Importantly, the CDD Vault is easy to manage on a daily basis. “Data can be exported manually out of the vault as files to chemists and other scientists.” This process can also be automated through the API, which is something CDD will be working on with VIB.
The VIB Screening Core’s remit and expertise have evolved from carrying out primarily plant-based screening in small model plants and plant cell cultures, to mammalian cell-based assays, and now high-content screens, Audenaert explained. “We started out carrying out primarily relatively simple, plate-reader-based assays, but have more recently been carrying high-content imaging screens, and that was actually quite a big step, with new scientists brought on board.” High-content screens also set more of a challenge with respect to data storage and curation, he continued. “We need to store and manage high volumes of images and image data, which adds another layer of complexity onto the screening data. We currently use PerkinElmer’s Columbus image data storage and analysis system to manage those images.”
One of the next potential steps for VIB will be to connect the Columbus platform with CDD Vault, so that the image data can be linked directly back to the compound structures. This is something that can be done using CDD Vault API.
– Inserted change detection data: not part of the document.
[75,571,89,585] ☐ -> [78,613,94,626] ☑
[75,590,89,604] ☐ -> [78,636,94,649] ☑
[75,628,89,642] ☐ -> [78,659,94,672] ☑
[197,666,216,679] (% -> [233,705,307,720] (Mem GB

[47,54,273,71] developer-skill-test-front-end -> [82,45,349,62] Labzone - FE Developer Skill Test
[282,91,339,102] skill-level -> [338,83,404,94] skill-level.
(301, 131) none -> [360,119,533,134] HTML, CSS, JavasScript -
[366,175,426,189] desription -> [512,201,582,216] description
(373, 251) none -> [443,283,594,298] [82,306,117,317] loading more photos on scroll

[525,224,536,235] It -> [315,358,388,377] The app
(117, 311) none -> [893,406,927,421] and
The VIB Screening Core has also, more recently, implemented the CDD Vault ELN, so that the scientists can securely, and accessibly record and report experiments and laboratory workflows, Audenaert noted. “The Vault represents the repository for our screening data, but we also want the ability to track the experiments that are carried out during assay development. We can now put these experiments and workflows directly into the ELN. The ELN is a relatively recent implementation, but the benefits are evident. Our scientists no longer have to rely on remembering when or how a past experiment was carried out and can search and access the ELN easily. All experimental data and workflows can thus be tracked, we can learn from past projects through a complete trail of activity and documentation, use the information to translate past experiments into new studies, and ensure that we don’t repeat past work unnecessarily.”
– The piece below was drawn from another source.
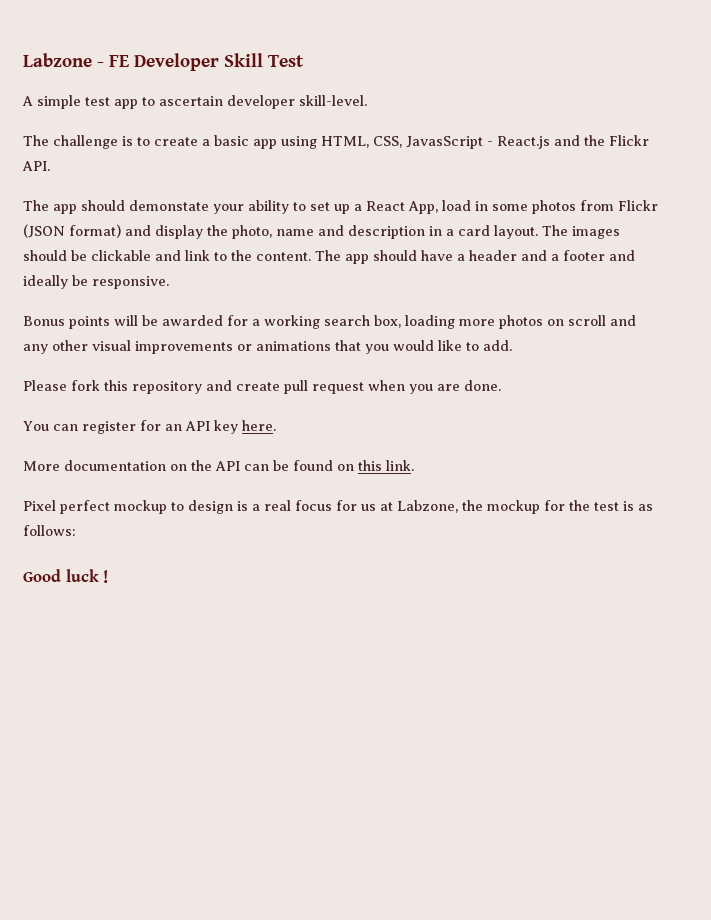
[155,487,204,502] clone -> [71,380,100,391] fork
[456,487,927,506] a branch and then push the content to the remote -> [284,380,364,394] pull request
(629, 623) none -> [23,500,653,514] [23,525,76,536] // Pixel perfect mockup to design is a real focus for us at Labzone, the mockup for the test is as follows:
The CDD Vault registration system and ELN have formed a key infrastructure that is allowing the VIB Screening Core to digitalise its laboratory, streamline and maximise the value of data emerging from assay development, and HTS campaigns. “These new tools have significantly boosted our efficiency and the intelligence and insight derived from our in-house projects and assay development efforts, as well as maximised the depth and breadth of data and value chain, for our external partners and collaborators,” Audenaert suggested. One of VIB’s key strengths is its flexibility to work with partners in a wide range of fields. “We apply our expertise to many different fields of research and experimental goals,” he continued. “We can work with industry on a collaborative basis to generate shared IP, but can also offer our expertise on a fee-for-service basis. The business and commercial support of VIB allows us to tailor partnerships on an individual basis. CDD Vault and its ELN represent key tools that can only aid that flexibility, and help to maximise value chain from our research carried out by our own scientists, and on behalf of and in partnership with an increasing number of collaborators and clients who access our expertise.”